Von Denis MacShane, 10.06.08, 22:30h, aktualisiert 12.06.08, 10:25h
Die SPD in Deutschland ist so weit zurückgefallen, dass sie in wichtigen Wahlen höchstens noch ein Drittel der Wählerstimmen für sich gewinnen kann. Durch die Entstehung der linkspopulistischen, nationalistischen Partei „Die Linke“ - eine Ansammlung übrig gebliebener DDR-Kommunisten und verärgerter Altlinker, die schon immer gegen die historischen Kompromisse der Sozialdemokratie gewesen waren, ob unter Willy Brandt, Helmut Schmidt oder Gerhard Schröder - wurde dem europäischen Schlüsselland eine riesige linke Protestpartei beschert. Wie die KP Frankreichs es zwischen 1950 und 1981 vorgemacht hat, könnte „Die Linke“ die Chancen der deutschen Sozialdemokratie auf eine Regierungsmehrheit für lange Zeit vereiteln.
Woher kommt die derzeitige Misere? Zehn Gründe können hierfür ausgemacht werden.
Erstens: Den Linken fehlt es an den richtigen Konzepten, um in diesem 21. Jahrhundert einen verständlichen und vernünftigen Wertekanon zusammenzustellen, den die Wähler mit einer demokratischen, linken Partei in Verbindung bringen können.
Zweitens: Die demokratische Linke hat die Kultur aufgegeben. Die Liebe und Begeisterung für Kultur einschließlich der Hochkultur der schwierigsten und anspruchsvollsten Art unterscheidet einen Politiker der großen Ideen vom durchschnittlichen, politischen Handwerker, der weiß, wie man die Räder der Regierung am Laufen hält. Das wichtigste Kulturgut für Politiker ist die Geschichte, in der große konservative Führungspolitiker wie Winston Churchill nahezu täglich badeten. François Mitterrand und Willy Brandt waren von Geschichte regelrecht durchdrungen, nicht zuletzt, weil sie selbst so viel davon gelebt und mitgestaltet hatten. Die heutige europäische Linke macht den Eindruck, als hätte sie ganz wenig bis gar kein Geschichtsbewusstsein.
Drittens: Es ist außergewöhnlich, wie sehr die Linke in Europa in diesem Jahrhundert bisher die materielle Grundlage der Gesellschaft außer Acht gelassen hat. Man muss nicht schon in seiner frühen Jugend Unterricht in Marxismus gehabt haben, um zu verstehen, dass die Chance auf Arbeit und Einkommen für die Mehrheit der Bevölkerung der Kern jedes intelligenten linken Politikprojekts sein muss. Dies würde allerdings bedeuten, dass man mit den Gewerkschaften und alt eingesessenen Interessenvertretern Klartext reden müsste, die jegliche Reformen ablehnen, durch die die derzeitige Einkommensverteilung oder der Besitzstand der staatlichen Angestellten angetastet würden. Der Druck jedoch, Arbeitsmarktreformen auszuweichen, ist enorm hoch.

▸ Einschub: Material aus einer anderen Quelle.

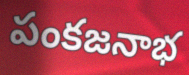
పంకజనాభ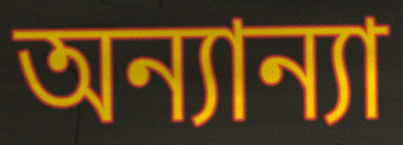
অন্যান্যা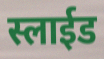
स्लाईड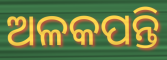
ଅଳକପନ୍ତିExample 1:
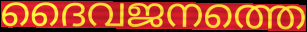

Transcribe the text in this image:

ദൈവജനത്തെ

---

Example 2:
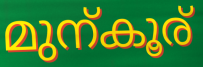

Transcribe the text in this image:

മുന്കൂര്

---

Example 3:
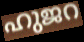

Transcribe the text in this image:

ഹുജറ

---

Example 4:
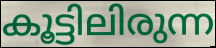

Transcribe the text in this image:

കൂട്ടിലിരുന്ന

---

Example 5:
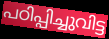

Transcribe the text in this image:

പഠിപ്പിച്ചുവിട്ട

Viertens: Dieser Umstand ist einem weiteren Dilemma der europäischen Linken zu verdanken: dem langsamen Niedergang der Gewerkschaften. In ganz Europa hat deren Mitgliederschwund mittlerweile solche Ausmaße angenommen, dass es für jede demokratische linke Partei zu einem massiven Problem geworden ist, eine Arbeiterschicht hinter sich zu scharen, die nicht länger gewerkschaftlich organisiert ist. Ein Bereich, in dem die Gewerkschaften weiterhin stark sind, ist der Öffentliche Dienst. Allerdings hat dieser nichts mit dem Kampf gegen den Kapitalismus zu tun, und jede Verbesserung für die Angestellten des Öffentlichen Dienstes geht in der Regel mit Steuererhöhungen einher und senkt damit die Kaufkraft und den Lebensstandard der nicht im Öffentlichen Dienst Beschäftigten.

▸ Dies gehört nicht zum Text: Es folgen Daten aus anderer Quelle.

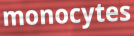
monocytesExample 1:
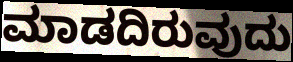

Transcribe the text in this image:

ಮಾಡದಿರುವುದು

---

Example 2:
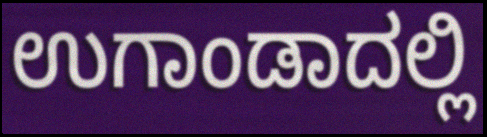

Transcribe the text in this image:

ಉಗಾಂಡಾದಲ್ಲಿ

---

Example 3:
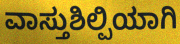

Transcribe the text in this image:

ವಾಸ್ತುಶಿಲ್ಪಿಯಾಗಿ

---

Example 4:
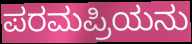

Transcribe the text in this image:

ಪರಮಪ್ರಿಯನು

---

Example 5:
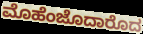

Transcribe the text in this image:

ಮೊಹೆಂಜೊದಾರೊದ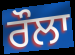
ਰੌਲਾ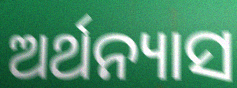
ଅର୍ଥନ୍ୟାସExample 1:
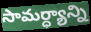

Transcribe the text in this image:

సామర్ధ్యాన్ని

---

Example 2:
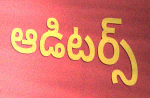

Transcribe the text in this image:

ఆడిటర్స్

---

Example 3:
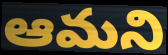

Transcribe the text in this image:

ఆమని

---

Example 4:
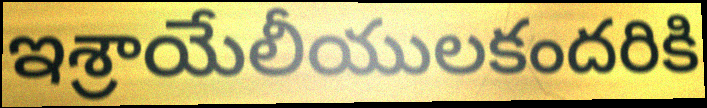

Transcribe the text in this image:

ఇశ్రాయేలీయులకందరికి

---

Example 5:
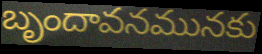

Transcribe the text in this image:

బృందావనమునకు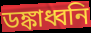
ডঙ্কাধ্বনি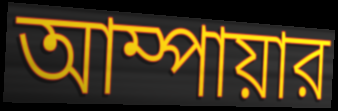
আম্পায়ারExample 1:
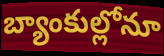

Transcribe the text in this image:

Fünftens haben wir anstelle eines Kampfes für materielle Besserstellung einen Kampf um Identitätsfragen. Er nimmt besonders harte Züge in der Einwanderungsdebatte an. Bei den Themen Immigration und Fremdenfeindlichkeit sehen die Linken stets sehr schlecht aus, wenn sie in die Defensive gezwungen werden. Alles, was Minister des Mitte-links-Lagers zur Einwanderung sagen, können ihre Gegenüber vom konservativen Lager oder gar die vom ausländerfeindlichen rechten Rand mit Leichtigkeit übertrumpfen.
Für Durcheinander in der Einwanderungsdebatte hat natürlich der politische Islamismus gesorgt - genauso wie das Versäumnis der demokratischen Linken, eine Politik zu entwerfen, die sich für eine Integration innerhalb einer nationalen Identität stark macht, insbesondere in Bezug auf die jeweilige Sprache und gemeinsame Geschichte und Kultur. Es war ein historischer Fehler anzunehmen, das Konzept der Nation würde sich überleben. Tatsache ist, dass in der EU die Autonomie und Autorität des Nationalstaats stark zugenommen haben. Die EU verbraucht letztlich nur ein Prozent des europäischen Einkommens und Wohlstands. 99 Prozent werden in und von den Nationalstaaten ausgegeben.
Sechstens geht es um Europa selbst: Wann immer die Linke die Art von Euroskeptizismus zu bedienen versucht, gelingt es ihr nicht, antieuropäische Ressentiments zu zähmen - im Gegenteil: Sie schürt sie noch.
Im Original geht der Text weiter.